= Task instructions =
List each line of the records that contains the string "green", matching case exactly.

──────── Records provided ────────

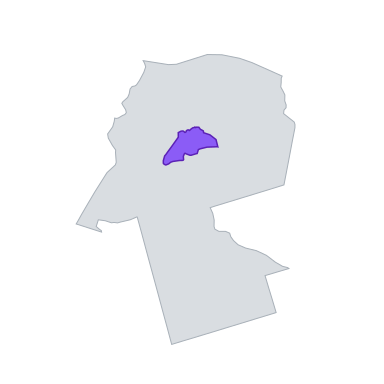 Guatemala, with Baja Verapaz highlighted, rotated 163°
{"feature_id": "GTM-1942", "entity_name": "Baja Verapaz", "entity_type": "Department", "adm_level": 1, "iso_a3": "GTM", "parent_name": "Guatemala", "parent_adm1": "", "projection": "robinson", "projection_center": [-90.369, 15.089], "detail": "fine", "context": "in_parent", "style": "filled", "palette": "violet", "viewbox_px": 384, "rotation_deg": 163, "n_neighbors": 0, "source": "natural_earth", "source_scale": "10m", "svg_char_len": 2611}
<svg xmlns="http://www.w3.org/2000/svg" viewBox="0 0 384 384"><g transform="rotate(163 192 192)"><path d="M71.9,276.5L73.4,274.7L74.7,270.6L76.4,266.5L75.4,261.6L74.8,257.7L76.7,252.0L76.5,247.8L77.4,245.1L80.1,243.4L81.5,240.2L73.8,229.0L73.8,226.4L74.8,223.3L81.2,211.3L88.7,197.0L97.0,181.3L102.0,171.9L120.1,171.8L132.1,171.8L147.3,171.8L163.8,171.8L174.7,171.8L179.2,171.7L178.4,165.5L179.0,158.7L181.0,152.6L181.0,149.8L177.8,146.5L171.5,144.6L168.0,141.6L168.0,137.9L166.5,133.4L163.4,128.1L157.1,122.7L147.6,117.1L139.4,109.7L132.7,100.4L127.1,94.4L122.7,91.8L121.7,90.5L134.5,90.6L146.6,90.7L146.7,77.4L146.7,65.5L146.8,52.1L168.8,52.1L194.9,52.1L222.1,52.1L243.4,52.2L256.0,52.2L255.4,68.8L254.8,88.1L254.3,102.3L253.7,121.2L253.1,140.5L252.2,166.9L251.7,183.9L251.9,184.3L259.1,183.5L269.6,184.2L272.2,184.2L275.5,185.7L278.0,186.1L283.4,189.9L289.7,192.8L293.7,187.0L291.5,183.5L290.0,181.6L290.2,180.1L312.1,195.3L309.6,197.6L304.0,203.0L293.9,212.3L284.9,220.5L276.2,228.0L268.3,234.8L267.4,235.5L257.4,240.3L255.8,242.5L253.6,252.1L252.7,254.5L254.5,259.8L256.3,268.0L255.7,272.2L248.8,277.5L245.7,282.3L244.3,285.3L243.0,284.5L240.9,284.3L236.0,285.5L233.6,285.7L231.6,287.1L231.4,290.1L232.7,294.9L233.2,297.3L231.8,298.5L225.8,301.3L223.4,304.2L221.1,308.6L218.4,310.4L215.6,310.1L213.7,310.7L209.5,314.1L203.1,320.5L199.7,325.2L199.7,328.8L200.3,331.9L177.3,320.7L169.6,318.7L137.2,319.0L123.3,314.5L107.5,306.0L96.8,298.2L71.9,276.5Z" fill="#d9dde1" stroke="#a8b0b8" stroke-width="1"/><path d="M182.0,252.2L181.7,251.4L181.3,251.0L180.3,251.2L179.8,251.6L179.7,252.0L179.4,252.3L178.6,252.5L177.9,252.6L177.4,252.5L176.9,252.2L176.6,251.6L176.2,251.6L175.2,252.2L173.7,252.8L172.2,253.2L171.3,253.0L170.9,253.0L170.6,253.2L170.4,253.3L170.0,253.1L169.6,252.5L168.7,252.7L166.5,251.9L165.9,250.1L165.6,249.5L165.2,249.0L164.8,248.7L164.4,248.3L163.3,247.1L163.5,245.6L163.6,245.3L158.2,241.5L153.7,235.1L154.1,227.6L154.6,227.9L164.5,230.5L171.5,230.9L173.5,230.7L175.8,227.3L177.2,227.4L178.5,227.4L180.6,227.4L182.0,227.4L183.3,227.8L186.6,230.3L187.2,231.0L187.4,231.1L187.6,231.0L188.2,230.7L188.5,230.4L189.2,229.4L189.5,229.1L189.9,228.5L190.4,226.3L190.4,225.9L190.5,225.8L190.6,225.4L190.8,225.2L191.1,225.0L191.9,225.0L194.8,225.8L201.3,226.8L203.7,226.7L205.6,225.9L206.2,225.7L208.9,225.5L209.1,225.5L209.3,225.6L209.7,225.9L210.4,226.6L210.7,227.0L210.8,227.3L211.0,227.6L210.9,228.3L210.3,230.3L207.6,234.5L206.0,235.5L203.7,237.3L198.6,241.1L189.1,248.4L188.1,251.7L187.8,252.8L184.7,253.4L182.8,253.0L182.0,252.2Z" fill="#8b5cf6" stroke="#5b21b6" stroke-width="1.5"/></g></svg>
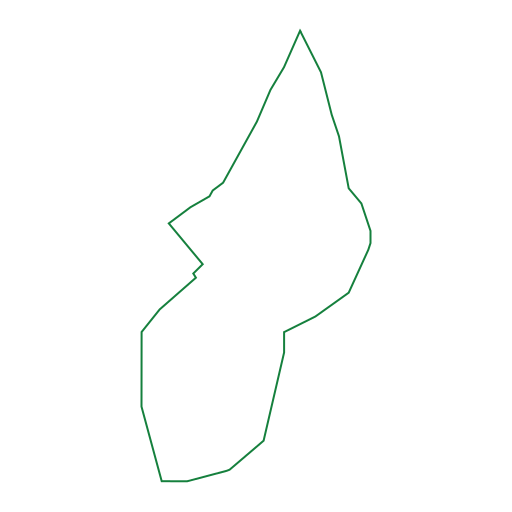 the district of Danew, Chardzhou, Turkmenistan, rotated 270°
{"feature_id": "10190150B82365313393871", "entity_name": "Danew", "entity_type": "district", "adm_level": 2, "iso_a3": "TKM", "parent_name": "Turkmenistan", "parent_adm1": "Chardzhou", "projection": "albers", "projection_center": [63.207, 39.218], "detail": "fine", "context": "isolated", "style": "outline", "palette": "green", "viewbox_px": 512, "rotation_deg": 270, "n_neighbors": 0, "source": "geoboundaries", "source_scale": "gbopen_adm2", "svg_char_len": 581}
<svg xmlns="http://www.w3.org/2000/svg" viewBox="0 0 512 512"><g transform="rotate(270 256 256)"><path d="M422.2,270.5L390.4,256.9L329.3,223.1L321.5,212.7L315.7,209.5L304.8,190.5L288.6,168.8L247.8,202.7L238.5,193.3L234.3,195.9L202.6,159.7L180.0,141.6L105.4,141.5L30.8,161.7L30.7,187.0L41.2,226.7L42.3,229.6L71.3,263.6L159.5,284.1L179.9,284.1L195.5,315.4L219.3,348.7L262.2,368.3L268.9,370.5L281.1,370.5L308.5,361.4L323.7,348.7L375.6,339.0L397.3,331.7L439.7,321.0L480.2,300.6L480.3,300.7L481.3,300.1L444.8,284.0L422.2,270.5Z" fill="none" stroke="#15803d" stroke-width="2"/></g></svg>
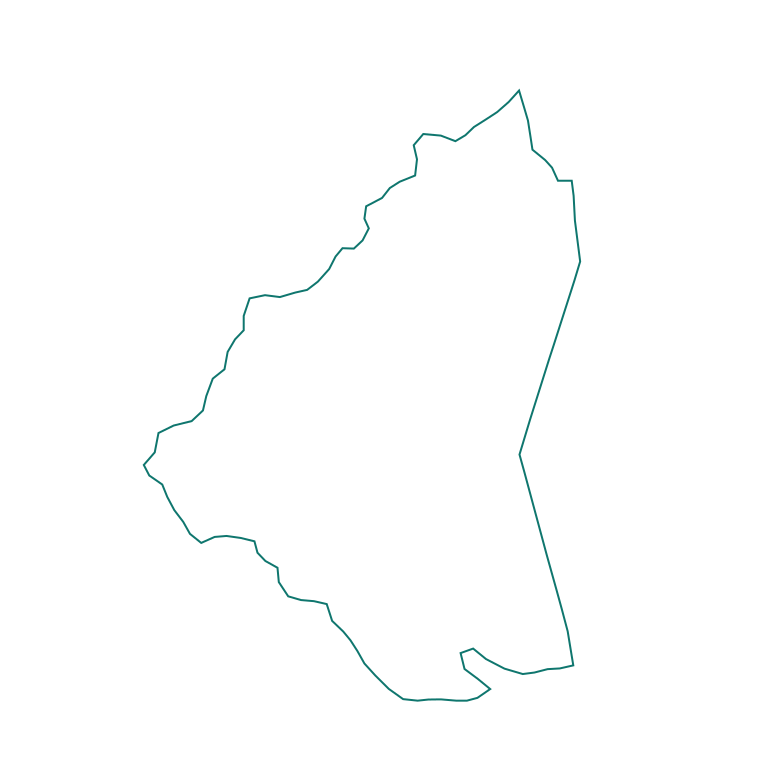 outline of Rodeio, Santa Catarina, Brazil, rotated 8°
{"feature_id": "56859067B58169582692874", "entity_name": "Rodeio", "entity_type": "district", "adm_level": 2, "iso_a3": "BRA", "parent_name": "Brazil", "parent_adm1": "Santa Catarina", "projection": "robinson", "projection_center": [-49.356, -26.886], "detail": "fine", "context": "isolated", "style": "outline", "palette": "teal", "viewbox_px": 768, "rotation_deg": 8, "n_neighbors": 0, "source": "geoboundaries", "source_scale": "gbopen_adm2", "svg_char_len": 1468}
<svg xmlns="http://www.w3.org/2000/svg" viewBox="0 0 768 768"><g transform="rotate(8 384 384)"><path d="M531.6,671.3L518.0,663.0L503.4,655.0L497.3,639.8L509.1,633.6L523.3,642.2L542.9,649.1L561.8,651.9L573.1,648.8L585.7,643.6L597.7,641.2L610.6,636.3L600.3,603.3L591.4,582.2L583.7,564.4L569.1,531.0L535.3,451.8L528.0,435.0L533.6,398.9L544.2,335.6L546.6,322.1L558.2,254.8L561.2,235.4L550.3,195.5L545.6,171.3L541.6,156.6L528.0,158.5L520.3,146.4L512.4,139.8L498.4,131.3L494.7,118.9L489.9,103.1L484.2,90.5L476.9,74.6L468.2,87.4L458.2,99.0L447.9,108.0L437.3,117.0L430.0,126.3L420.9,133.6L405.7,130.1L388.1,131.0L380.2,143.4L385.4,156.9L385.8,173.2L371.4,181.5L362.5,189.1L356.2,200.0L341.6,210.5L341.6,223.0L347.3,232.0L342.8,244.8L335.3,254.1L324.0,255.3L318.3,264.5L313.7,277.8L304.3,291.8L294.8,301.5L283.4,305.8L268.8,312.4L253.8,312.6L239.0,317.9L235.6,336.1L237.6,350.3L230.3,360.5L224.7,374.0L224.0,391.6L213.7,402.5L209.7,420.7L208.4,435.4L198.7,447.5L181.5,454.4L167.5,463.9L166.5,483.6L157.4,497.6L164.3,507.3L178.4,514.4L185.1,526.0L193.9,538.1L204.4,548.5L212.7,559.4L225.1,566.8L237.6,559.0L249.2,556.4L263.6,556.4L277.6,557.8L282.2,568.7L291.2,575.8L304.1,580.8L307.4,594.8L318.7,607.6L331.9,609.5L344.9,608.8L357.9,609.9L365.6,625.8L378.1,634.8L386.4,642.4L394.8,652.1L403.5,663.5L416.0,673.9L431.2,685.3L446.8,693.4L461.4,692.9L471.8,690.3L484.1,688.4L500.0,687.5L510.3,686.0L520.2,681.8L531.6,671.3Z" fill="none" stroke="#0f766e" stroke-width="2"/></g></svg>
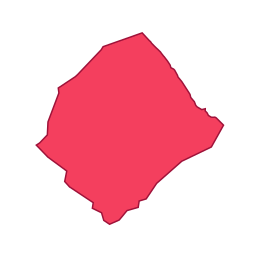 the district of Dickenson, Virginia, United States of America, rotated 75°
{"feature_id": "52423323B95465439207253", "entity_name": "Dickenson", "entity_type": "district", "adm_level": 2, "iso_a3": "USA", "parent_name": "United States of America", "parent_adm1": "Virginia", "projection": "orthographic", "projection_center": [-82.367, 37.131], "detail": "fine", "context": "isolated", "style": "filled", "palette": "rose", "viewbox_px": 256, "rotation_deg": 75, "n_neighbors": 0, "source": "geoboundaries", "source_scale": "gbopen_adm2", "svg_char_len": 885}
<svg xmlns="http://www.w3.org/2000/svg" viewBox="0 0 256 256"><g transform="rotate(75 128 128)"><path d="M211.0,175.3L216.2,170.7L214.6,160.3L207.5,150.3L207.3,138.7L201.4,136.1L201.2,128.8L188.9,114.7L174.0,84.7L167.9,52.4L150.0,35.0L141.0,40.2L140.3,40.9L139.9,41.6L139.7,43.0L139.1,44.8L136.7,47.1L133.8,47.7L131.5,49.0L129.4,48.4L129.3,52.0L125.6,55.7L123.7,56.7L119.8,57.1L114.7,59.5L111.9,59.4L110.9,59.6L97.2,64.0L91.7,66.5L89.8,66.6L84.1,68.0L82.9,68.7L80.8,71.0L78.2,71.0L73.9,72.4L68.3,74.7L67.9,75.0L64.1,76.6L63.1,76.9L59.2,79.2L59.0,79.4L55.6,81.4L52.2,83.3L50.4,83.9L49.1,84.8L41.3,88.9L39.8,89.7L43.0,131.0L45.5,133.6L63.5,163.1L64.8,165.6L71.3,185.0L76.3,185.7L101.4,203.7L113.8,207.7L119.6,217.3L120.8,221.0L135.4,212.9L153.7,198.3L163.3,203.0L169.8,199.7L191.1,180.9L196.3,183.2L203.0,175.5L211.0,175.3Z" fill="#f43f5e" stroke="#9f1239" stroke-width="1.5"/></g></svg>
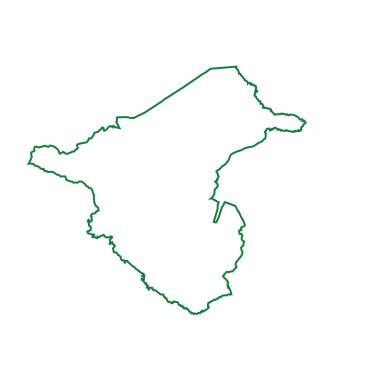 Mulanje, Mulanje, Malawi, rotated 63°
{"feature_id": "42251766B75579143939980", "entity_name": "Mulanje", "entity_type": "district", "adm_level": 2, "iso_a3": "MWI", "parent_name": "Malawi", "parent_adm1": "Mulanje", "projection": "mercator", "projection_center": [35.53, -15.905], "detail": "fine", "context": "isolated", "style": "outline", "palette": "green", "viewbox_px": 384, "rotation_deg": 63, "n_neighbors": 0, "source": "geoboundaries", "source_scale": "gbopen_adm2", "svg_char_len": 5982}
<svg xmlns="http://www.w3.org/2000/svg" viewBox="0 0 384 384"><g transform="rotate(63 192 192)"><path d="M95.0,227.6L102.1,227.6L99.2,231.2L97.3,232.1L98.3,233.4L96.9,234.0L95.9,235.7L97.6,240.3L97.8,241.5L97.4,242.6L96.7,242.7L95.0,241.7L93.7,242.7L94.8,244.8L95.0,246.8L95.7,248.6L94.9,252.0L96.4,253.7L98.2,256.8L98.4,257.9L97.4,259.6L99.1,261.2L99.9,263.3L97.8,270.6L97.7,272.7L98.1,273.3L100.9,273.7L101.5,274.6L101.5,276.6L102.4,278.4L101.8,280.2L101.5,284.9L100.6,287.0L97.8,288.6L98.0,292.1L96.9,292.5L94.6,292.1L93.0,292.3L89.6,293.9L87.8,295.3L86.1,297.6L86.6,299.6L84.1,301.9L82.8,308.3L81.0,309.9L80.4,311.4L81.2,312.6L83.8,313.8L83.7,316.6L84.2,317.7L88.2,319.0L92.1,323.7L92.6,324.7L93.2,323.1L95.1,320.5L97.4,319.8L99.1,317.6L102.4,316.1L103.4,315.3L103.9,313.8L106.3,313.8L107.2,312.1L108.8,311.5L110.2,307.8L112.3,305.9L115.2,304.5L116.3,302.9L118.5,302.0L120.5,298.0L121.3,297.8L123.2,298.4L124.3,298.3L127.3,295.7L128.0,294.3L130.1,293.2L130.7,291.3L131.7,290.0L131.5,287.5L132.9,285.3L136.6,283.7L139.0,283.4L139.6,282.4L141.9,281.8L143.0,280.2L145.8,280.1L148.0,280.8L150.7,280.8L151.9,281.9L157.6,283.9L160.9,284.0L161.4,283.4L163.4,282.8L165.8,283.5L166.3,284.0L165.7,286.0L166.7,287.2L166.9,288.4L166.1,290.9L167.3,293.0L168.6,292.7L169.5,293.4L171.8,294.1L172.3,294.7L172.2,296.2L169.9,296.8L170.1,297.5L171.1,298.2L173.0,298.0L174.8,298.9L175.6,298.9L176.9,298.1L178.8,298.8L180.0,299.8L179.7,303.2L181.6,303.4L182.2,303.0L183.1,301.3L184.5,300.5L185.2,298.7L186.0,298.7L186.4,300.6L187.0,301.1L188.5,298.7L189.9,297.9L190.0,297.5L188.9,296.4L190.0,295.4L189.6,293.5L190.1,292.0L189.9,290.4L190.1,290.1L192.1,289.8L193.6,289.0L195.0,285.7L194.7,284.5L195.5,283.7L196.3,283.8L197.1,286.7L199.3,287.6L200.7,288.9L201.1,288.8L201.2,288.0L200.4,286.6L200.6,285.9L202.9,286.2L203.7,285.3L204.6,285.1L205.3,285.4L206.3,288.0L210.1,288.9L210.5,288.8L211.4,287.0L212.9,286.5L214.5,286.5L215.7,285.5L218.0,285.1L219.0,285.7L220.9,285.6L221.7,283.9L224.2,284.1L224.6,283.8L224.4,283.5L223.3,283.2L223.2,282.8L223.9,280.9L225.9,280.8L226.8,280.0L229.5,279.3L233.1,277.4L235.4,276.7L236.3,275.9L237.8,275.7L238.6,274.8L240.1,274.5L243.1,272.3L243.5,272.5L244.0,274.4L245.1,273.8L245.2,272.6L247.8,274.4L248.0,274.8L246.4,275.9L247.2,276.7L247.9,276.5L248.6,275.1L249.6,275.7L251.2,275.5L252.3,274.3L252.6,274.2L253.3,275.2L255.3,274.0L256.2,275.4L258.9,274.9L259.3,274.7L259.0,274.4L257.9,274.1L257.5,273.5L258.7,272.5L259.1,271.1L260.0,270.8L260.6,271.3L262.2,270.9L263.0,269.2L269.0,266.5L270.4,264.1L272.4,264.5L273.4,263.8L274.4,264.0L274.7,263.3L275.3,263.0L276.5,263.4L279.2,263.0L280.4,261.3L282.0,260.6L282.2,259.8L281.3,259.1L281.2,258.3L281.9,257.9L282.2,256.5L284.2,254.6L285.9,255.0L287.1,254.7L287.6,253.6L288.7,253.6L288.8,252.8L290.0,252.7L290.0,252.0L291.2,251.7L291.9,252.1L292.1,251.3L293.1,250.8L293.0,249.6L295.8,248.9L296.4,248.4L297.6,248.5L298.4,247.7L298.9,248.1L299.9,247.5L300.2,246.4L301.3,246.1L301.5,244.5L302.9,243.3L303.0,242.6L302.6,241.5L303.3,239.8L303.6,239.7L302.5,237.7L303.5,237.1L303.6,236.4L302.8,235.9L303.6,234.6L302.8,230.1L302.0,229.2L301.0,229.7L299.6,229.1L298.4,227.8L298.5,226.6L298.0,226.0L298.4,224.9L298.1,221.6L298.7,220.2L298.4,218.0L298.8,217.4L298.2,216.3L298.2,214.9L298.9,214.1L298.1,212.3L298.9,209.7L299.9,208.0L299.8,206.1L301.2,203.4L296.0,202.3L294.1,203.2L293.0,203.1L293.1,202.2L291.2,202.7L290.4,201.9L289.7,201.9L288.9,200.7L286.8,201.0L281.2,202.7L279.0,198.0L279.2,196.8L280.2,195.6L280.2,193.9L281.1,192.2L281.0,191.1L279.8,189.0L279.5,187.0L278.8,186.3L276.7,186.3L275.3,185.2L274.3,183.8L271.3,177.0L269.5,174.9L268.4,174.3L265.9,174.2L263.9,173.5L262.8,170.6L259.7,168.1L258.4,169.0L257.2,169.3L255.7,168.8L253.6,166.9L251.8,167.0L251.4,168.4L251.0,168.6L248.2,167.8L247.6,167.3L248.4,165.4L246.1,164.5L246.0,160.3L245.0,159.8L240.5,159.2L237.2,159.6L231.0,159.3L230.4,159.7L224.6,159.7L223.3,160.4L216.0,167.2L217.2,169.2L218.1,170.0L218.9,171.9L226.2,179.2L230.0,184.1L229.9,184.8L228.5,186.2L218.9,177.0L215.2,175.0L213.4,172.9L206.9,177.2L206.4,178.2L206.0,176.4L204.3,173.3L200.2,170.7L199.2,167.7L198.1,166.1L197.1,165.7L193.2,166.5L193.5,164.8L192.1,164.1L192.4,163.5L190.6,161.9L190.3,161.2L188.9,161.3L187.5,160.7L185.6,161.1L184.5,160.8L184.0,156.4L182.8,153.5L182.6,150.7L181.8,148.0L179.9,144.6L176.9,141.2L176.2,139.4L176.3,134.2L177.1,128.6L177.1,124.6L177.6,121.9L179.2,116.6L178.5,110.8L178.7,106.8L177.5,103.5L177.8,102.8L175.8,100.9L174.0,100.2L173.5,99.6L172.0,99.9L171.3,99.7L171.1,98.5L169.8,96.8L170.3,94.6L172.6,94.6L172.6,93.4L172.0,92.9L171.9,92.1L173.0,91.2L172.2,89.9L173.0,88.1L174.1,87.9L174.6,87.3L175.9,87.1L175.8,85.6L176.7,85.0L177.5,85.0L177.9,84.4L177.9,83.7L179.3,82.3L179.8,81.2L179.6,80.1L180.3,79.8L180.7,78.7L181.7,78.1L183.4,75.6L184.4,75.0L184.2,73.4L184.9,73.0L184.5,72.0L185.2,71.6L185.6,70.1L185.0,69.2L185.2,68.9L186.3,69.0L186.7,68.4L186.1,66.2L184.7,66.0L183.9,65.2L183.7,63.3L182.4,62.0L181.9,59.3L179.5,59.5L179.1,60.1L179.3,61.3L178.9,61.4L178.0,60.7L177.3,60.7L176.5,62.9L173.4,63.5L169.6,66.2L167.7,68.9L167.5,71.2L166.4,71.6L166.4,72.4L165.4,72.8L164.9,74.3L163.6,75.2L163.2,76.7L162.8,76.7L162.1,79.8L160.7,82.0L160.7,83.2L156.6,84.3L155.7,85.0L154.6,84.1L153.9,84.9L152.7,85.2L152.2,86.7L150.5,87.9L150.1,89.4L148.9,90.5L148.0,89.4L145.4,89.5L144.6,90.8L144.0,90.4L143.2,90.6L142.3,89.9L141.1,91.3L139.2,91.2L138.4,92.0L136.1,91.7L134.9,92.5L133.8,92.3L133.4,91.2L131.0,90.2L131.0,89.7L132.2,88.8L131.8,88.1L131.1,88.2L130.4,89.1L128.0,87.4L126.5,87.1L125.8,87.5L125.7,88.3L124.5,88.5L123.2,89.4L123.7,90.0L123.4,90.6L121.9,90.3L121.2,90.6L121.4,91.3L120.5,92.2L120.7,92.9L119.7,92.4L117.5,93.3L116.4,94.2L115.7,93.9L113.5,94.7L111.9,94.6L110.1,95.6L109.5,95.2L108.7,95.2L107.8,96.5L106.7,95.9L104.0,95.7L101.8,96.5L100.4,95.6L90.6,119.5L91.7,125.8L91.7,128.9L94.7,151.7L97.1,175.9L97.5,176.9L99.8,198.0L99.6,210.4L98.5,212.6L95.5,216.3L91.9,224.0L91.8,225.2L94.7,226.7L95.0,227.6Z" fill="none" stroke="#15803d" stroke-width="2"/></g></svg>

────────

= Solution to the exercise =
{"feature_id": "10190150B82365313393871", "entity_name": "Danew", "entity_type": "district", "adm_level": 2, "iso_a3": "TKM", "parent_name": "Turkmenistan", "parent_adm1": "Chardzhou", "projection": "albers", "projection_center": [63.207, 39.218], "detail": "fine", "context": "isolated", "style": "outline", "palette": "green", "viewbox_px": 512, "rotation_deg": 270, "n_neighbors": 0, "source": "geoboundaries", "source_scale": "gbopen_adm2", "svg_char_len": 581}
{"feature_id": "42251766B75579143939980", "entity_name": "Mulanje", "entity_type": "district", "adm_level": 2, "iso_a3": "MWI", "parent_name": "Malawi", "parent_adm1": "Mulanje", "projection": "mercator", "projection_center": [35.53, -15.905], "detail": "fine", "context": "isolated", "style": "outline", "palette": "green", "viewbox_px": 384, "rotation_deg": 63, "n_neighbors": 0, "source": "geoboundaries", "source_scale": "gbopen_adm2", "svg_char_len": 5982}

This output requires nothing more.